START PROVIDED MATERIAL
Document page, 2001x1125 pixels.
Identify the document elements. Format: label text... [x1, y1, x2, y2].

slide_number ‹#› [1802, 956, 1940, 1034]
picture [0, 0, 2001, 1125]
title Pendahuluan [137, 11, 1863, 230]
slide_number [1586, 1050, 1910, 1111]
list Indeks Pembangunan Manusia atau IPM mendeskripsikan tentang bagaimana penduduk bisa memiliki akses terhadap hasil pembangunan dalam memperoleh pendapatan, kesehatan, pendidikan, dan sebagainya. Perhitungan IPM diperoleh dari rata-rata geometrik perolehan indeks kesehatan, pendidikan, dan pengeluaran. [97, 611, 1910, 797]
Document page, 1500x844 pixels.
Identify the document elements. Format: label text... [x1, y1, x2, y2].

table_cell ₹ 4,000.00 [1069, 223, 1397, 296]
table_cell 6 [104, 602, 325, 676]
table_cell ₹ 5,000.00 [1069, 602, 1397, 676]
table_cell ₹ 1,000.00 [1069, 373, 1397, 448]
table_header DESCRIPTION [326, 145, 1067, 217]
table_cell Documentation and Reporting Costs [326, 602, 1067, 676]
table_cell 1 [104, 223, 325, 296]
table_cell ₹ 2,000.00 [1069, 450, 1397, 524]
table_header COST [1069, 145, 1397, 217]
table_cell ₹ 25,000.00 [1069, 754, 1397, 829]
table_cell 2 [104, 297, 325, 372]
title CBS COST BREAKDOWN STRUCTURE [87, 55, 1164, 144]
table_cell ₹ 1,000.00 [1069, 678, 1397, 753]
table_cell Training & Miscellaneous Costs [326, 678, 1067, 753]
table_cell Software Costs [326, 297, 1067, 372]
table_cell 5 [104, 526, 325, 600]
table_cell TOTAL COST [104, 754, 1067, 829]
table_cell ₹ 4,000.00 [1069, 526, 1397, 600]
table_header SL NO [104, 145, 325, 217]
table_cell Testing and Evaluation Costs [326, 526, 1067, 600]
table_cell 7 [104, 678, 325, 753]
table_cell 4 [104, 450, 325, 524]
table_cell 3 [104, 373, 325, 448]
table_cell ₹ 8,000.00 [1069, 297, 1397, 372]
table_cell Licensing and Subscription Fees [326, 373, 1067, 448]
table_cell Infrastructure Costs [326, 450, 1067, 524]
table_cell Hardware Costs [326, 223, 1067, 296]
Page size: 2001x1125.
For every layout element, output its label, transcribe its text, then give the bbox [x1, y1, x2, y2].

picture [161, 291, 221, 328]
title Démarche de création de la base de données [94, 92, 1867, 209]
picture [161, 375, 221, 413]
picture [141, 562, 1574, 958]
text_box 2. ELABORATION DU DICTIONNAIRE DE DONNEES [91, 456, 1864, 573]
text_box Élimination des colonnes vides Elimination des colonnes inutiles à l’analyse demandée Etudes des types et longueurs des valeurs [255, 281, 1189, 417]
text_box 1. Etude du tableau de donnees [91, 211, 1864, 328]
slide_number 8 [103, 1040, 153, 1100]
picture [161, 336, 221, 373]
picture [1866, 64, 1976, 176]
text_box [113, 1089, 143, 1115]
END PROVIDED MATERIAL
EXERCISE OBJECTIVE: The full listing above should be restated word for word.

RESPONSE BELOW:
Document page, 2001x1125 pixels.
Identify the document elements. Format: label text... [x1, y1, x2, y2].

slide_number ‹#› [1802, 956, 1940, 1034]
picture [0, 0, 2001, 1125]
title Pendahuluan [137, 11, 1863, 230]
slide_number [1586, 1050, 1910, 1111]
list Indeks Pembangunan Manusia atau IPM mendeskripsikan tentang bagaimana penduduk bisa memiliki akses terhadap hasil pembangunan dalam memperoleh pendapatan, kesehatan, pendidikan, dan sebagainya. Perhitungan IPM diperoleh dari rata-rata geometrik perolehan indeks kesehatan, pendidikan, dan pengeluaran. [97, 611, 1910, 797]
Document page, 1500x844 pixels.
Identify the document elements. Format: label text... [x1, y1, x2, y2].

table_cell ₹ 4,000.00 [1069, 223, 1397, 296]
table_cell 6 [104, 602, 325, 676]
table_cell ₹ 5,000.00 [1069, 602, 1397, 676]
table_cell ₹ 1,000.00 [1069, 373, 1397, 448]
table_header DESCRIPTION [326, 145, 1067, 217]
table_cell Documentation and Reporting Costs [326, 602, 1067, 676]
table_cell 1 [104, 223, 325, 296]
table_cell ₹ 2,000.00 [1069, 450, 1397, 524]
table_header COST [1069, 145, 1397, 217]
table_cell ₹ 25,000.00 [1069, 754, 1397, 829]
table_cell 2 [104, 297, 325, 372]
title CBS COST BREAKDOWN STRUCTURE [87, 55, 1164, 144]
table_cell ₹ 1,000.00 [1069, 678, 1397, 753]
table_cell Training & Miscellaneous Costs [326, 678, 1067, 753]
table_cell Software Costs [326, 297, 1067, 372]
table_cell 5 [104, 526, 325, 600]
table_cell TOTAL COST [104, 754, 1067, 829]
table_cell ₹ 4,000.00 [1069, 526, 1397, 600]
table_header SL NO [104, 145, 325, 217]
table_cell Testing and Evaluation Costs [326, 526, 1067, 600]
table_cell 7 [104, 678, 325, 753]
table_cell 4 [104, 450, 325, 524]
table_cell 3 [104, 373, 325, 448]
table_cell ₹ 8,000.00 [1069, 297, 1397, 372]
table_cell Licensing and Subscription Fees [326, 373, 1067, 448]
table_cell Infrastructure Costs [326, 450, 1067, 524]
table_cell Hardware Costs [326, 223, 1067, 296]
Page size: 2001x1125.
For every layout element, output its label, transcribe its text, then give the bbox [x1, y1, x2, y2].

picture [161, 291, 221, 328]
title Démarche de création de la base de données [94, 92, 1867, 209]
picture [161, 375, 221, 413]
picture [141, 562, 1574, 958]
text_box 2. ELABORATION DU DICTIONNAIRE DE DONNEES [91, 456, 1864, 573]
text_box Élimination des colonnes vides Elimination des colonnes inutiles à l’analyse demandée Etudes des types et longueurs des valeurs [255, 281, 1189, 417]
text_box 1. Etude du tableau de donnees [91, 211, 1864, 328]
slide_number 8 [103, 1040, 153, 1100]
picture [161, 336, 221, 373]
picture [1866, 64, 1976, 176]
text_box [113, 1089, 143, 1115]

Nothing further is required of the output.